» Text:
-------
2020-02-08 Thread Marcos Cruz via Ql-Users
Hello.

Probably most of you know that e-mail messages contain, in their
metadata, a unique message identifier and also the unique message
identifier of the responded message, if any. These identifiers allow the
automatic hierarchic organization of messages into threads.

Sometimes in this list, messages that start a new subject, actually are
"responds" to other unrelated messages (even several years old). That is
unlogical, has no advantage, breaks the sense of the threads and makes
reading the list more difficult.

For example, the recent announcement of the 16th Sinclair QL Italian
meeting is a "respond" to the announcement of the 15th meeting (posted
in 2018-10), which was a "respond" to the announcement of the QDOS/SMS
reference manual 4.1 (posted in 2016-09).  And then, three days later,
the announcement of SMSQ/E 3.35 is a "respond" to the announcement of
the 16th Italian meeting...  As a result, without reason, both recent
and interesting announcements belong to (and are "hidden" in) a thread
started more than three years ago, and therefore they don't appear as
two independent new threads at the top of the current hierarchy of
messages in 2020-02, as they should.
-------
» Records shown:
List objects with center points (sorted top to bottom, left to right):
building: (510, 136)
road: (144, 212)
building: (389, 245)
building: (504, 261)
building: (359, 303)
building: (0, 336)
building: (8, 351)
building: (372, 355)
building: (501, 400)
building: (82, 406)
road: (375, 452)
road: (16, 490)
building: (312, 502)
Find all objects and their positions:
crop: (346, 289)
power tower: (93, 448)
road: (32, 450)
-------
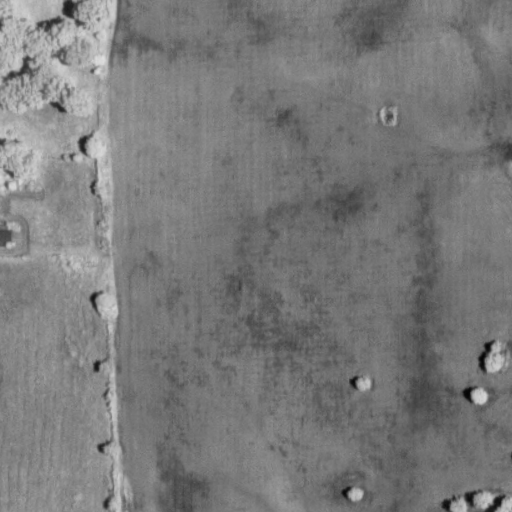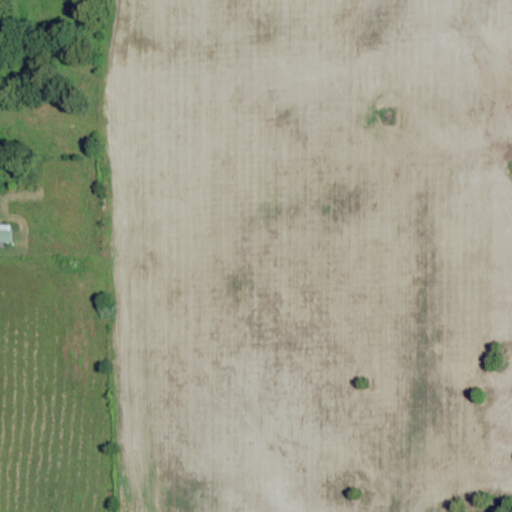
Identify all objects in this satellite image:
-------
» Required work:
**a.** Render the entries between the line holding "List objects with" and the line holding "building: (312, 502)", inclusive, as a JSON list of strings with one string per line.
**b.** Continue the message about e-mail threads from the point where it stops.

» Results for the exercise:
**a.**
[
  "List objects with center points (sorted top to bottom, left to right):",
  "building: (510, 136)",
  "road: (144, 212)",
  "building: (389, 245)",
  "building: (504, 261)",
  "building: (359, 303)",
  "building: (0, 336)",
  "building: (8, 351)",
  "building: (372, 355)",
  "building: (501, 400)",
  "building: (82, 406)",
  "road: (375, 452)",
  "road: (16, 490)",
  "building: (312, 502)"
]

**b.**
I know some webmail services don't care about the message identifiers
and use the subject fields instead in order to recreate and display the
threads, but that's not the way e-mail is supposed to work.  Perhaps
that is the reason some users don't realise the trouble caused by
writing a new message by "replying" to whatever previous unrelated
message, instead of writing an actual new message.

Changing the subject in a thread only makes sense when the actual
respond naturally leads to a different topic, but there's a helpful
convention to mark that cases: "Re: New subject (Was: Old subject)".

Please remember a basic rule of e-mail (lists) etiquette: New subject,
new message; only respond to a message if you actually want to respond
to what that message contains.

Thank you in advance.

Kind regards.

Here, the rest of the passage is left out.